→ WHAT YOU NEED TO DO
The line with "17: (457, 158, 1.44)" marks the first line to copy, and the line with "46: (377, 335, 0.98)" marks the last. Transcribe that stretch of the data below exactly, without pictures.

▼▼▼

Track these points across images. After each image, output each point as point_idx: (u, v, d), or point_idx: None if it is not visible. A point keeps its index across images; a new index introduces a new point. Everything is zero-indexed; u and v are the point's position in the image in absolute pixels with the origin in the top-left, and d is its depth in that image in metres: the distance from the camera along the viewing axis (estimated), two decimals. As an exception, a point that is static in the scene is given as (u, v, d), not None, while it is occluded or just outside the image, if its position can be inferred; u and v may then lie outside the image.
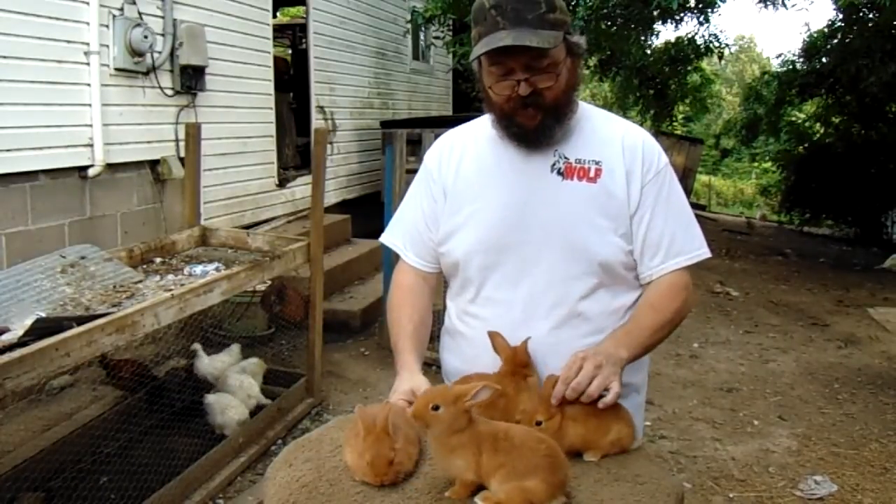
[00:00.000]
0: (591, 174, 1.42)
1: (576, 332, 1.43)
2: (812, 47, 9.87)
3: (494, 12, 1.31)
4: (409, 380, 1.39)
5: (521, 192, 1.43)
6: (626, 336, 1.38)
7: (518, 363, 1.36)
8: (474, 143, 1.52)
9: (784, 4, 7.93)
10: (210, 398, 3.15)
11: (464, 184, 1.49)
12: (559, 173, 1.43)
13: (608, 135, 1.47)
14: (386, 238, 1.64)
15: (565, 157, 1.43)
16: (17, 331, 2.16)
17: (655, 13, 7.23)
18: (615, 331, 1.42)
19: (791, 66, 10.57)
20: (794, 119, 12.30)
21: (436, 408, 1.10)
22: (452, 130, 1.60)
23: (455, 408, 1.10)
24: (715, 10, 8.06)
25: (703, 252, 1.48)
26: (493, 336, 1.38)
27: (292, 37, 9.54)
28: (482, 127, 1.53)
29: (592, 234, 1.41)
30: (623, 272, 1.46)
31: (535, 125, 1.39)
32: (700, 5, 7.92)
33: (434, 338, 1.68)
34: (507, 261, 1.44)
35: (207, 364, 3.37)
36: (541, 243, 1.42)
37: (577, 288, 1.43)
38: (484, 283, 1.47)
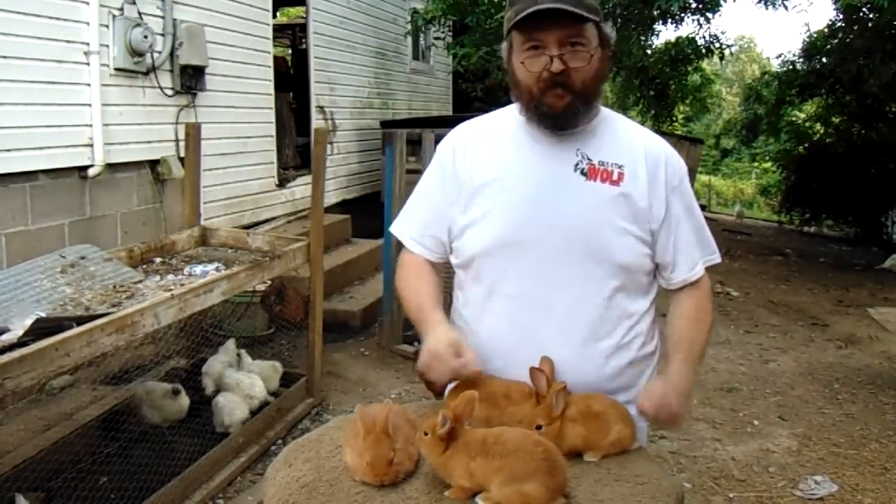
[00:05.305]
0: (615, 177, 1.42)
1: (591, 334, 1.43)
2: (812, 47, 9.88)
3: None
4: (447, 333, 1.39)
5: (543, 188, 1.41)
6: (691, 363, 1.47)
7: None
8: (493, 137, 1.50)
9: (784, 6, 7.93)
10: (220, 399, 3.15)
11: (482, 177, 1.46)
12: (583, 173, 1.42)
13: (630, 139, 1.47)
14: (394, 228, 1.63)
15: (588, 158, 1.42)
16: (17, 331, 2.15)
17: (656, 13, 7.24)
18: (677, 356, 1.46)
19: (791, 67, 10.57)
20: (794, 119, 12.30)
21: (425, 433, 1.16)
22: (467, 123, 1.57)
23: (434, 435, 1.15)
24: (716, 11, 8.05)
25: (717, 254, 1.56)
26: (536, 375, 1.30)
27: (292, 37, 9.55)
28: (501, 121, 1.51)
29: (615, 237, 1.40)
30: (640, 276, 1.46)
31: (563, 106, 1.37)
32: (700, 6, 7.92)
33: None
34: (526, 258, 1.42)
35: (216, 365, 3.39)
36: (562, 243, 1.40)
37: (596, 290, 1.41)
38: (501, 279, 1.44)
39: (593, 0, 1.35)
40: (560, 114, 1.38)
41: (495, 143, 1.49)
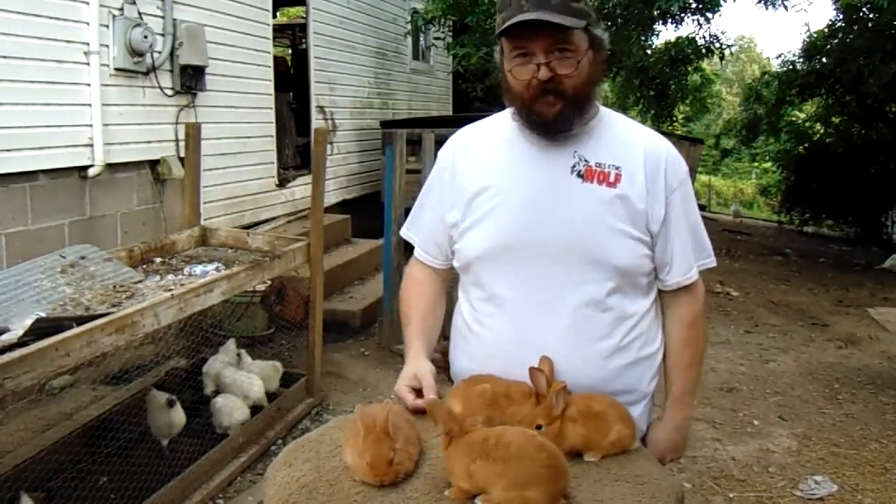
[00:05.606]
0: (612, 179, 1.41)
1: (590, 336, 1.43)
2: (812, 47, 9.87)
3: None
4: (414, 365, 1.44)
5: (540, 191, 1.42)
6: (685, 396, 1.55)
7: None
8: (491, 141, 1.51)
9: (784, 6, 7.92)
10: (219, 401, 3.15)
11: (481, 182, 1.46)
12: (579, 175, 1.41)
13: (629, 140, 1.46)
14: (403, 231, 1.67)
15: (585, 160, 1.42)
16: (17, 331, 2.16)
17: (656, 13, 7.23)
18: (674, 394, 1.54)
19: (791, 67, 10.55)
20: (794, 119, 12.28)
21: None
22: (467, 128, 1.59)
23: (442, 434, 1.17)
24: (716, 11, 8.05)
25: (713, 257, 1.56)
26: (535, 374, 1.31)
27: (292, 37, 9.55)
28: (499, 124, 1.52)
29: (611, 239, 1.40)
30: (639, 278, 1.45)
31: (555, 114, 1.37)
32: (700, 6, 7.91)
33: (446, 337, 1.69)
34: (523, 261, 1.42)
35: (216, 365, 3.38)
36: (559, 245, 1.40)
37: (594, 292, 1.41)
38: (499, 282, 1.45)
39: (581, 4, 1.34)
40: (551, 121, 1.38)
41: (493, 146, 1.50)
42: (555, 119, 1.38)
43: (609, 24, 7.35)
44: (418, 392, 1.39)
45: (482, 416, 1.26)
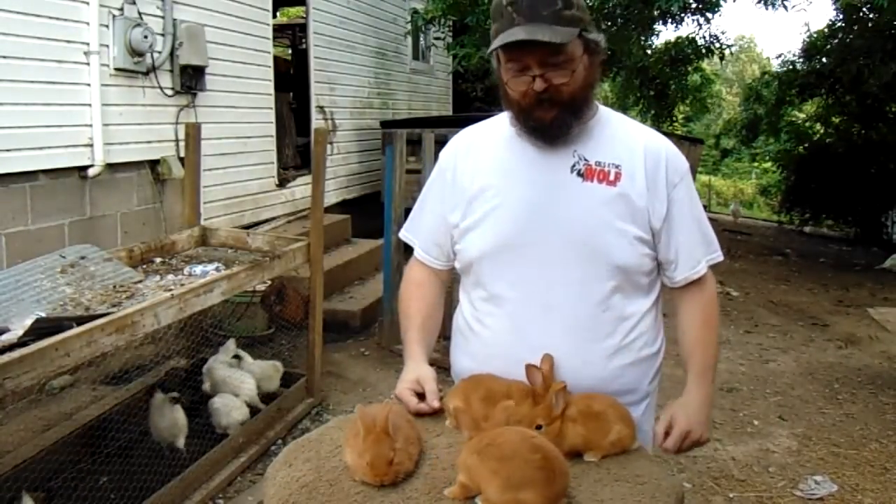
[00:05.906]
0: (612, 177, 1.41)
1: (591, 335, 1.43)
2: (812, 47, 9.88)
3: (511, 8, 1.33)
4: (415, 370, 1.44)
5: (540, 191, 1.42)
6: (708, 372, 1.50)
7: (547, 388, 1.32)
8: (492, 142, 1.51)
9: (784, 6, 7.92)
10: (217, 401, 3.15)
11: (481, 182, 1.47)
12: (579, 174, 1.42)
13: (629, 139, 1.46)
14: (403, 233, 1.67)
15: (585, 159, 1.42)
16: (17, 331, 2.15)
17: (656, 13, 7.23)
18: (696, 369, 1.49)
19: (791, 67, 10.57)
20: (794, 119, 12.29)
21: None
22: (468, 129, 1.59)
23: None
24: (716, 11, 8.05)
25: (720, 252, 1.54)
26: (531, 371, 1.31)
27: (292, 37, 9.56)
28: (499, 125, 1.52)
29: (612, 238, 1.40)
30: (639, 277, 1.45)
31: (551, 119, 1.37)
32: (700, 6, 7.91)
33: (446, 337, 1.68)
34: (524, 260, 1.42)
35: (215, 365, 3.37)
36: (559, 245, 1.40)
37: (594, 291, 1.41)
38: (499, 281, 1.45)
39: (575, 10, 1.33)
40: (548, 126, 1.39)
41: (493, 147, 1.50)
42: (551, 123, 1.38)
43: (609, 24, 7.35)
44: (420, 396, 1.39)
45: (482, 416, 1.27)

▲▲▲
▼▼▼

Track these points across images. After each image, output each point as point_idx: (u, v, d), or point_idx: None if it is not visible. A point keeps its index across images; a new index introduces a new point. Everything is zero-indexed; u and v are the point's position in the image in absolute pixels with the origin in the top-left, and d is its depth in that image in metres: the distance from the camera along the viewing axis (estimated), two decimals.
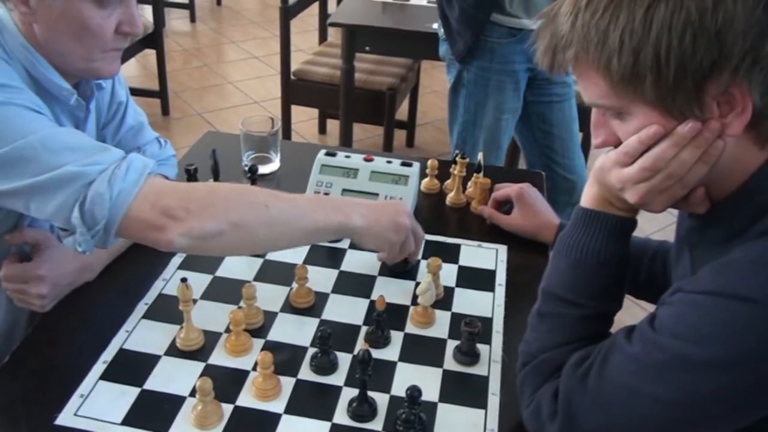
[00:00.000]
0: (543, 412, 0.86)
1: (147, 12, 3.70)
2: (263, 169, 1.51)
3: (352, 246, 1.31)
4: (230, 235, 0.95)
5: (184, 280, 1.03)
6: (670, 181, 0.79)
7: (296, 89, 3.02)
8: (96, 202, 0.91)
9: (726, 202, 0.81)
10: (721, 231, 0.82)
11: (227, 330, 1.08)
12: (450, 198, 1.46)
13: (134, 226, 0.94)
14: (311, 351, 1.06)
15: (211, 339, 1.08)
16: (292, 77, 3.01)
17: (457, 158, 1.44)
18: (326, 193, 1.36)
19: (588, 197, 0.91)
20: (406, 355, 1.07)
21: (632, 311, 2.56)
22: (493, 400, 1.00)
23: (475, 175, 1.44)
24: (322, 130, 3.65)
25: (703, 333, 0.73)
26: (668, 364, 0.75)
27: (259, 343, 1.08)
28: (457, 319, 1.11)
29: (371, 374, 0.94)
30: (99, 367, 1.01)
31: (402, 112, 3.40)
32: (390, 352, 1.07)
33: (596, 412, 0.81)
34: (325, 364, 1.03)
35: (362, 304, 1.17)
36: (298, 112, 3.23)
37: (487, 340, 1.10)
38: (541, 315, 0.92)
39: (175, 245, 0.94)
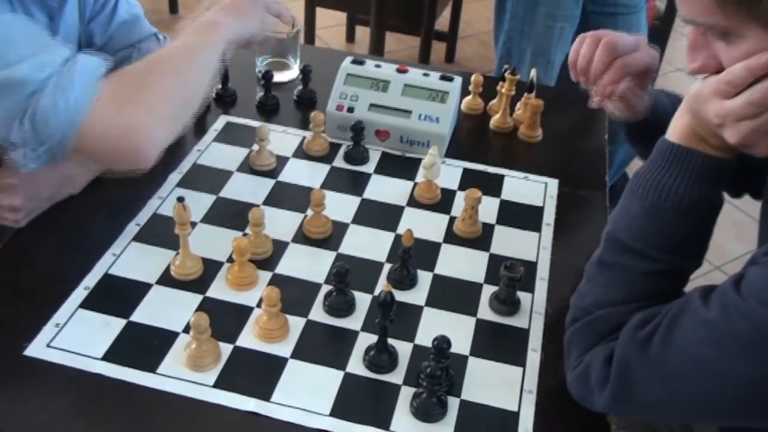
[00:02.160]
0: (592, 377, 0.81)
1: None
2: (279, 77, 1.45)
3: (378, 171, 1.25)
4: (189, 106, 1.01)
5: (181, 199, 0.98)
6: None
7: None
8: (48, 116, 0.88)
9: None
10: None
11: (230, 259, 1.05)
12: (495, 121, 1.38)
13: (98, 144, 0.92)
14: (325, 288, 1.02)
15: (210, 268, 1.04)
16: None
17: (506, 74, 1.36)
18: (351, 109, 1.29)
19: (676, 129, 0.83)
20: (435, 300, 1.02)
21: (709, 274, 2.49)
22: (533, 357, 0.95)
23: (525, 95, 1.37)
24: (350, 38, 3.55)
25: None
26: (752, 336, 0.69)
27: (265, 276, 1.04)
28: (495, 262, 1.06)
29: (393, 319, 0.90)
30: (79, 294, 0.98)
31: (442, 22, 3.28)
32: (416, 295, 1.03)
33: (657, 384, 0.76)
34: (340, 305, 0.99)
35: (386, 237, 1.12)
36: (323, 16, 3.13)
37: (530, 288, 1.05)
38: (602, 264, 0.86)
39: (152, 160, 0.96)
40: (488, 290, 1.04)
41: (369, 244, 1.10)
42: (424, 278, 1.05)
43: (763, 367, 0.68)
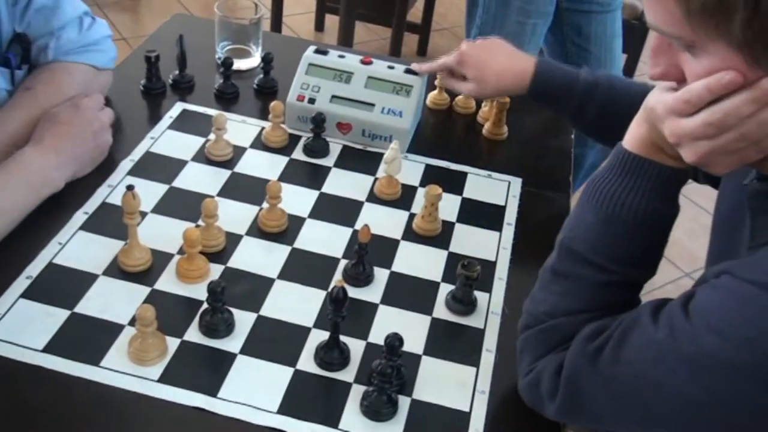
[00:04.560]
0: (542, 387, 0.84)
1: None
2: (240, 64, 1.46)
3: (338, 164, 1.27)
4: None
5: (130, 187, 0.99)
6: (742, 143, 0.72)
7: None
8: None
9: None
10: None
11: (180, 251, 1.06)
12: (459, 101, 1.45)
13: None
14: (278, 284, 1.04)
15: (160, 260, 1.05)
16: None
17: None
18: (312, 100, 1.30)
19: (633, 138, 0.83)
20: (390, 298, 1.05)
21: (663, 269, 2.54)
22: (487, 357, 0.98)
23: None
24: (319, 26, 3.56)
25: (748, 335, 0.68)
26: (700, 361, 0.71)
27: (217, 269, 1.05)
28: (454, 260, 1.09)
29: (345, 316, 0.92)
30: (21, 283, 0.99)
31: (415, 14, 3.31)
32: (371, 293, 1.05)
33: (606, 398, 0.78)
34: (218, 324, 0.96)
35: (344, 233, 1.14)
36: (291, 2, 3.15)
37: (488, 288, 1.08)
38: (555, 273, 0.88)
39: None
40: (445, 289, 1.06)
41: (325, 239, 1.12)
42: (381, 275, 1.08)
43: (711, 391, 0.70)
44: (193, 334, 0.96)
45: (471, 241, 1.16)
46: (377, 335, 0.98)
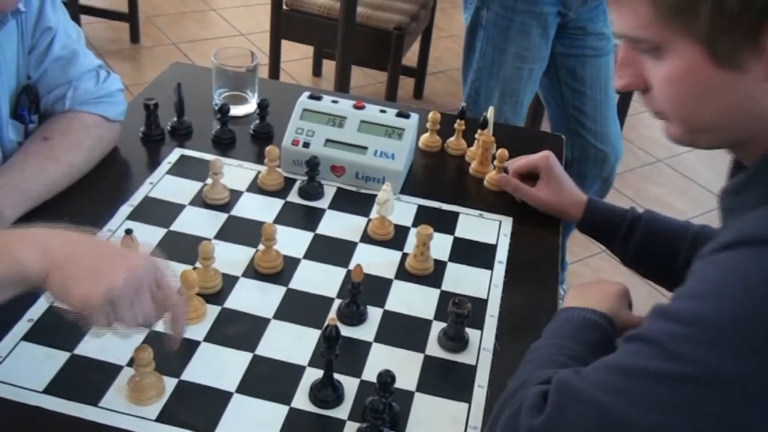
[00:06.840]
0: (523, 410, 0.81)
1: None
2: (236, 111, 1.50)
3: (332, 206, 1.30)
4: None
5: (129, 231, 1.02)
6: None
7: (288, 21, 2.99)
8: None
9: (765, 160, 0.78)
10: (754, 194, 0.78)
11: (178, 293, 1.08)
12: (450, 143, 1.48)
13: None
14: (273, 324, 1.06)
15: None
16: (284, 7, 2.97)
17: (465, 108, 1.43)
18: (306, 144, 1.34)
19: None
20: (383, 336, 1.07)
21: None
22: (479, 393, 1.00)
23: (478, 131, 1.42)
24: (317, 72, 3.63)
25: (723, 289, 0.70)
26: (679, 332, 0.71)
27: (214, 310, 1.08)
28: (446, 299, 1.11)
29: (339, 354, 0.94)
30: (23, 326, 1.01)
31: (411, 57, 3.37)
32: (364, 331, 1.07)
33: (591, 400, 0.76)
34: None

▲▲▲

→ RESULT FOR THIS TASK
17: (457, 158, 1.44)
18: (326, 193, 1.36)
19: (588, 197, 0.91)
20: (406, 355, 1.07)
21: (632, 311, 2.56)
22: (493, 400, 1.00)
23: (475, 175, 1.44)
24: (322, 130, 3.65)
25: (703, 333, 0.73)
26: (668, 364, 0.75)
27: (259, 343, 1.08)
28: (457, 319, 1.11)
29: (371, 374, 0.94)
30: (99, 367, 1.01)
31: (402, 112, 3.40)
32: (390, 352, 1.07)
33: (596, 412, 0.81)
34: (325, 364, 1.03)
35: (362, 304, 1.17)
36: (298, 112, 3.23)
37: (487, 340, 1.10)
38: (541, 315, 0.92)
39: (175, 245, 0.94)
[00:02.160]
0: (592, 377, 0.81)
1: None
2: (279, 77, 1.45)
3: (378, 171, 1.25)
4: (189, 106, 1.01)
5: (181, 199, 0.98)
6: None
7: None
8: (48, 116, 0.88)
9: None
10: None
11: (230, 259, 1.05)
12: (495, 121, 1.38)
13: (98, 144, 0.92)
14: (325, 288, 1.02)
15: (210, 268, 1.04)
16: None
17: (506, 74, 1.36)
18: (351, 109, 1.29)
19: (676, 129, 0.83)
20: (435, 300, 1.02)
21: (709, 274, 2.49)
22: (533, 357, 0.95)
23: (525, 95, 1.37)
24: (350, 38, 3.55)
25: None
26: (752, 336, 0.69)
27: (265, 276, 1.04)
28: (495, 262, 1.06)
29: (393, 319, 0.90)
30: (79, 294, 0.98)
31: (442, 22, 3.28)
32: (416, 295, 1.03)
33: (657, 384, 0.76)
34: (340, 305, 0.99)
35: (386, 237, 1.12)
36: (323, 16, 3.13)
37: (530, 288, 1.05)
38: (602, 264, 0.86)
39: (152, 160, 0.96)
40: (488, 290, 1.04)
41: (369, 244, 1.10)
42: (424, 278, 1.05)
43: (763, 367, 0.68)
[00:04.560]
0: (542, 387, 0.84)
1: None
2: (240, 64, 1.46)
3: (338, 164, 1.27)
4: None
5: (130, 187, 0.99)
6: (742, 143, 0.72)
7: None
8: None
9: None
10: None
11: (180, 251, 1.06)
12: (459, 101, 1.45)
13: None
14: (278, 284, 1.04)
15: (160, 260, 1.05)
16: None
17: None
18: (312, 100, 1.30)
19: (633, 138, 0.83)
20: (390, 298, 1.05)
21: (663, 269, 2.54)
22: (487, 357, 0.98)
23: None
24: (319, 26, 3.56)
25: (748, 335, 0.68)
26: (700, 361, 0.71)
27: (217, 269, 1.05)
28: (454, 260, 1.09)
29: (345, 316, 0.92)
30: (21, 283, 0.99)
31: (415, 14, 3.31)
32: (371, 293, 1.05)
33: (606, 398, 0.78)
34: (218, 324, 0.96)
35: (344, 233, 1.14)
36: (291, 2, 3.15)
37: (488, 288, 1.08)
38: (555, 273, 0.88)
39: None
40: (445, 289, 1.06)
41: (325, 239, 1.12)
42: (381, 275, 1.08)
43: (711, 391, 0.70)
44: (193, 334, 0.96)
45: (471, 241, 1.16)
46: (377, 335, 0.98)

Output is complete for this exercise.